Que faire des paroles de policiers ?

Comme l'avocat Arié Alimi sur notre plateau il y a quelques semaines, Zagrodzki explique ensuite pourquoi les policiers français sont si peu sanctionnées... et pourquoi Christophe Castaner ou Emmanuel Macron persistent à dire qu'il n'y a pas de violences policières. "Il ne faut pas décorréler cela de la situation de crise au sein de la police depuis trois ans : ce discours qui consiste à dire que les policiers n'ont jamais tort, c'est également un message politique pour ne pas perdre les forces de l'ordre" analyse le politiste. C'est cette même crainte de perdre le soutien des forces de l'ordre qui expliquerait également pourquoi l'exécutif ne revient pas sur la question du flashball, relève-t-il au passage.

La question des conditions de travail des policiers (et, par exemple, leurs 24 millions d'heures supplémentaires non payées) n'est pourtant quasiment pas évoquée dans le documentaire de StreetPress.
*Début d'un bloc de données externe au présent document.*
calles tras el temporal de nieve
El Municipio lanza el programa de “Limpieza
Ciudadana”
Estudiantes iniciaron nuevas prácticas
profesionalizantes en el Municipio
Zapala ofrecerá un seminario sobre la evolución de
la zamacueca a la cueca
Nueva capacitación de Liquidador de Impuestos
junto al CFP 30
Pourquoi ? "Notre documentaire essaie de comprendre ce qui s'est passé d'un point de vue structurel" avance Molard. Le journaliste explique également pourquoi il ne souhaitait pas - comme l'a fait par exemple BFMTV dans son reportage "Police : au cœur du chaos" - recourir à des témoignages anonymes de policiers : "Ça aurait consisté à anonymiser des gens pour qu'ils portent une parole qui est la parole la plus entendue dans les médias ! Ça me semblait un peu paradoxal" explique-t-il.

La difficile casquette "d'expert en sécurité" à la télé

Nos deux invités reviennent enfin sur le traitement des questions de sécurité et de maintien de l'ordre à la télévision. Mathieu Zagrodzki en connaît quelque chose : on peut le voir régulièrement sur les plateaux de chaines d'information en continu sous le titre de "spécialiste des questions de sécurité".

Mais concernant les manifestations des Gilets jaunes, il a décidé d'arrêter d'accepter les invitations après une mauvaise expérience chez LCI : "On vous demande de débriefer en direct des situations que vous ne maîtrisez pas et que par définition, vous ne comprenez pas. On me demande : "Qui est responsable ? Pourquoi il y a des palissades de chantiers ? Pourquoi on n'a pas fermé les Champs-Elysées ?" Mais j'en sais rien, on n'est même pas 24h après !".